There is still a chance we’ll have repeated high-mortality waves, but one should note that coronaviruses and influenza viruses are not particularly closely related. Influenza seems to have about one mutation in its protein coat per replication, while as of Feb. 11th the 81 sequenced samples of SARS-CoV-2 had “at most seven mutations relative to a common ancestor”. So I’m inferring that SARS-CoV-2 is less likely to be able to bypass existing immunity on a yearly basis. Influenza has a high mutation rate due to lacking RNA proofreading enzymes, so if SARS-CoV-2 has an RNA proofreading enzyme or hijacks host-cell proofreading enzymes I would also update towards a lower probability of repeated waves. Influenza is also unusual because it’s composed of eight pieces of RNA, which makes it easy for different strains of influenza to swap genes when they infect the same cell at the same time. This is another major reason that influenza bypasses immunity so often. SARS-CoV-2 seems to have one 30,000 base-pair segment of RNA, so it can’t do that trick either.

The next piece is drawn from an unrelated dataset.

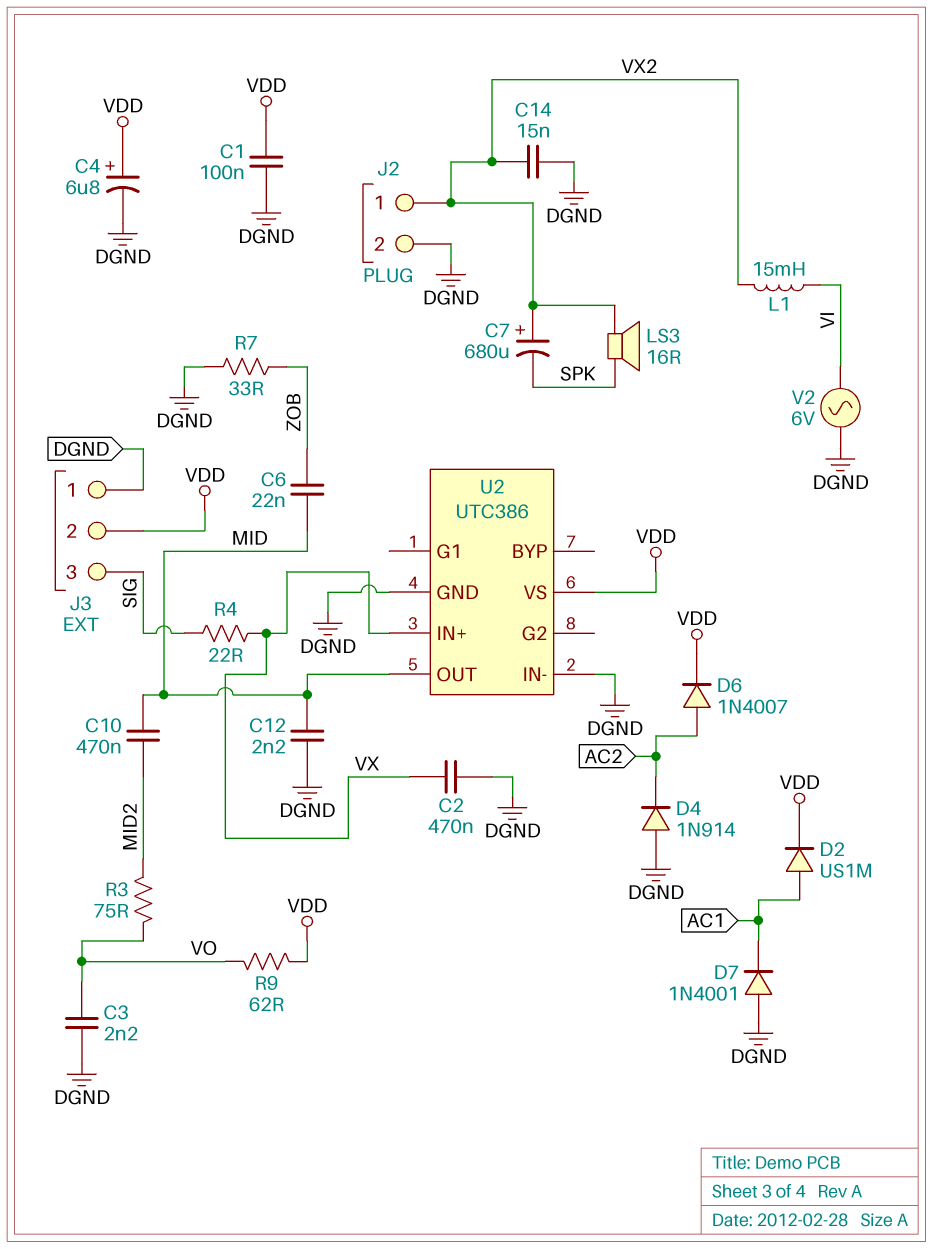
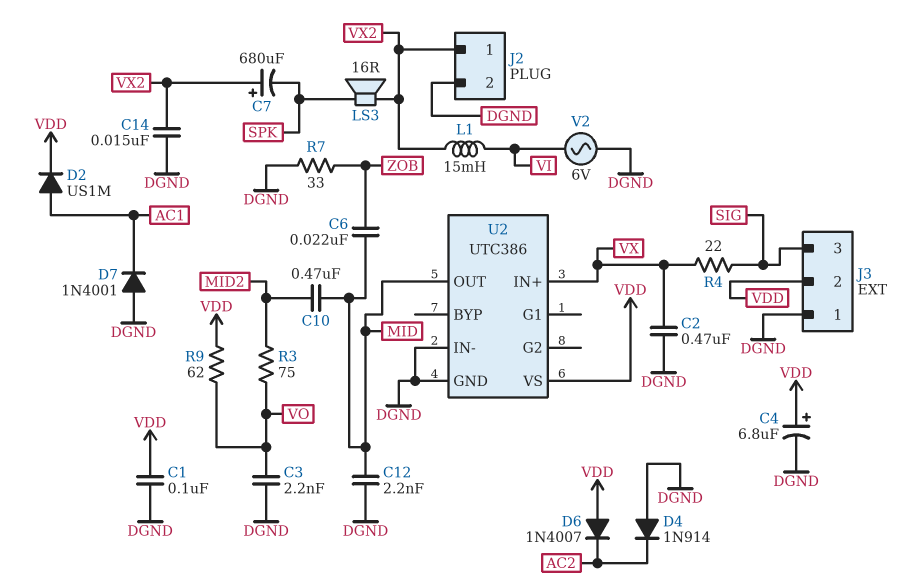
D6: diode 1N4007 (A AC2, K VDD) -> diode 1N4007 (A VDD, K AC2)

There are still a lot of unknowns, but so far there’s no evidence I’ve heard of which has made me update towards SARS-CoV-2 being more likely to be able to bypass existing immunity than other coronaviruses, much less influenza.
Coronaviruses in general, including the original SARS-CoV, do indeed have proofreading enzymes, which is why their genomes are so unusually stable (and hence so unusually large) for RNA viruses.
I didn’t dig down on the SARS-CoV-2 genome yet (I only started looking into this in depth yesterday) but a quick search suggests that the proofreading exonuclease is indeed there.